Isotopically resolved neutron total cross sections at intermediate energies

TL;DR

This study measures neutron total cross sections for various isotopes at intermediate energies using advanced digitizer technology, providing data to improve optical models and understand nuclear structure.

Contribution

It introduces a new digitizer-based measurement method for neutron cross sections and applies dispersive optical model analyses to validate their effectiveness.

Findings

Measured neutron total cross sections for multiple isotopes from 3 to 450 MeV.

Validated the dispersive optical model for different nuclear systems.

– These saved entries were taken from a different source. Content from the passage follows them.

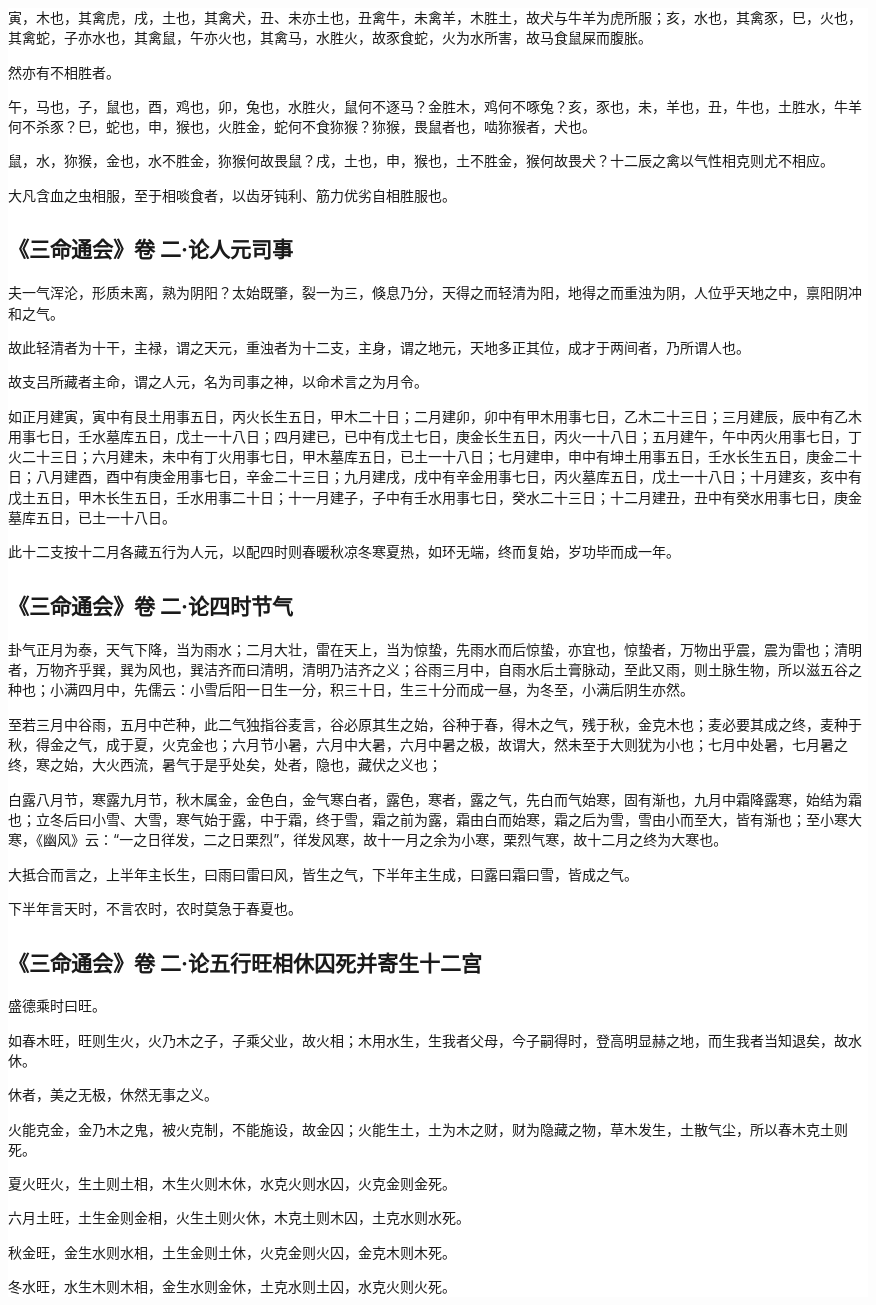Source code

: 寅，木也，其禽虎，戌，土也，其禽犬，丑、未亦土也，丑禽牛，未禽羊，木胜土，故犬与牛羊为虎所服；亥，水也，其禽豕，巳，火也，其禽蛇，子亦水也，其禽鼠，午亦火也，其禽马，水胜火，故豕食蛇，火为水所害，故马食鼠屎而腹胀。

然亦有不相胜者。

午，马也，子，鼠也，酉，鸡也，卯，兔也，水胜火，鼠何不逐马？金胜木，鸡何不啄兔？亥，豕也，未，羊也，丑，牛也，土胜水，牛羊何不杀豕？巳，蛇也，申，猴也，火胜金，蛇何不食狝猴？狝猴，畏鼠者也，啮狝猴者，犬也。

鼠，水，狝猴，金也，水不胜金，狝猴何故畏鼠？戌，土也，申，猴也，土不胜金，猴何故畏犬？十二辰之禽以气性相克则尤不相应。

大凡含血之虫相服，至于相啖食者，以齿牙钝利、筋力优劣自相胜服也。

## 《三命通会》卷 二·论人元司事

夫一气浑沦，形质未离，熟为阴阳？太始既肇，裂一为三，倏息乃分，天得之而轻清为阳，地得之而重浊为阴，人位乎天地之中，禀阳阴冲和之气。

故此轻清者为十干，主禄，谓之天元，重浊者为十二支，主身，谓之地元，天地多正其位，成才于两间者，乃所谓人也。

故支吕所藏者主命，谓之人元，名为司事之神，以命术言之为月令。

如正月建寅，寅中有艮土用事五日，丙火长生五日，甲木二十日；二月建卯，卯中有甲木用事七日，乙木二十三日；三月建辰，辰中有乙木用事七日，壬水墓库五日，戊土一十八日；四月建已，已中有戊土七日，庚金长生五日，丙火一十八日；五月建午，午中丙火用事七日，丁火二十三日；六月建未，未中有丁火用事七日，甲木墓库五日，已土一十八日；七月建申，申中有坤土用事五日，壬水长生五日，庚金二十日；八月建酉，酉中有庚金用事七日，辛金二十三日；九月建戌，戌中有辛金用事七日，丙火墓库五日，戊土一十八日；十月建亥，亥中有戊土五日，甲木长生五日，壬水用事二十日；十一月建子，子中有壬水用事七日，癸水二十三日；十二月建丑，丑中有癸水用事七日，庚金墓库五日，已土一十八日。

此十二支按十二月各藏五行为人元，以配四时则春暖秋凉冬寒夏热，如环无端，终而复始，岁功毕而成一年。

## 《三命通会》卷 二·论四时节气

卦气正月为泰，天气下降，当为雨水；二月大壮，雷在天上，当为惊蛰，先雨水而后惊蛰，亦宜也，惊蛰者，万物出乎震，震为雷也；清明者，万物齐乎巽，巽为风也，巽洁齐而曰清明，清明乃洁齐之义；谷雨三月中，自雨水后土膏脉动，至此又雨，则土脉生物，所以滋五谷之种也；小满四月中，先儒云：小雪后阳一日生一分，积三十日，生三十分而成一昼，为冬至，小满后阴生亦然。

至若三月中谷雨，五月中芒种，此二气独指谷麦言，谷必原其生之始，谷种于春，得木之气，残于秋，金克木也；麦必要其成之终，麦种于秋，得金之气，成于夏，火克金也；六月节小暑，六月中大暑，六月中暑之极，故谓大，然未至于大则犹为小也；七月中处暑，七月暑之终，寒之始，大火西流，暑气于是乎处矣，处者，隐也，藏伏之义也；

白露八月节，寒露九月节，秋木属金，金色白，金气寒白者，露色，寒者，露之气，先白而气始寒，固有渐也，九月中霜降露寒，始结为霜也；立冬后曰小雪、大雪，寒气始于露，中于霜，终于雪，霜之前为露，霜由白而始寒，霜之后为雪，雪由小而至大，皆有渐也；至小寒大寒，《幽风》云：“一之日徉发，二之日栗烈”，徉发风寒，故十一月之余为小寒，栗烈气寒，故十二月之终为大寒也。

大抵合而言之，上半年主长生，曰雨曰雷曰风，皆生之气，下半年主生成，曰露曰霜曰雪，皆成之气。

下半年言天时，不言农时，农时莫急于春夏也。

## 《三命通会》卷 二·论五行旺相休囚死并寄生十二宫

盛德乘时曰旺。

如春木旺，旺则生火，火乃木之子，子乘父业，故火相；木用水生，生我者父母，今子嗣得时，登高明显赫之地，而生我者当知退矣，故水休。

休者，美之无极，休然无事之义。

火能克金，金乃木之鬼，被火克制，不能施设，故金囚；火能生土，土为木之财，财为隐藏之物，草木发生，土散气尘，所以春木克土则死。

夏火旺火，生土则土相，木生火则木休，水克火则水囚，火克金则金死。

六月土旺，土生金则金相，火生土则火休，木克土则木囚，土克水则水死。

秋金旺，金生水则水相，土生金则土休，火克金则火囚，金克木则木死。

冬水旺，水生木则木相，金生水则金休，土克水则土囚，水克火则火死。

Reaffirmed the use of high-energy proton reactions to study nuclear structure.

Abstract

The neutron total cross sections $\sigma_{tot}$ of $^{16,18}$O, $^{58,64}$Ni, $^{103}$Rh, and $^{112,124}$Sn have been measured at the Los Alamos Neutron Science Center (LANSCE) from low to intermediate energies (3 $\leq E_{lab} \leq$ 450 MeV) by leveraging waveform-digitizer technology. The $\sigma_{tot}$ relative differences between isotopes are presented, revealing additional information about the isovector components needed for an accurate optical-model description away from stability. Digitizer-enabled $\sigma_{tot}$-measurement techniques are discussed and a series of uncertainty-quantified dispersive optical model (DOM) analyses using these new data is presented, validating the use of the DOM for modeling light systems ($^{16,18}$O) and systems with open neutron shells ($^{58,64}$Ni and $^{112,124}$Sn). The valence-nucleon spectroscopic factors extracted for each isotope reaffirm the usefulness of high-energy proton reaction cross sections for characterizing depletion from the mean-field expectation.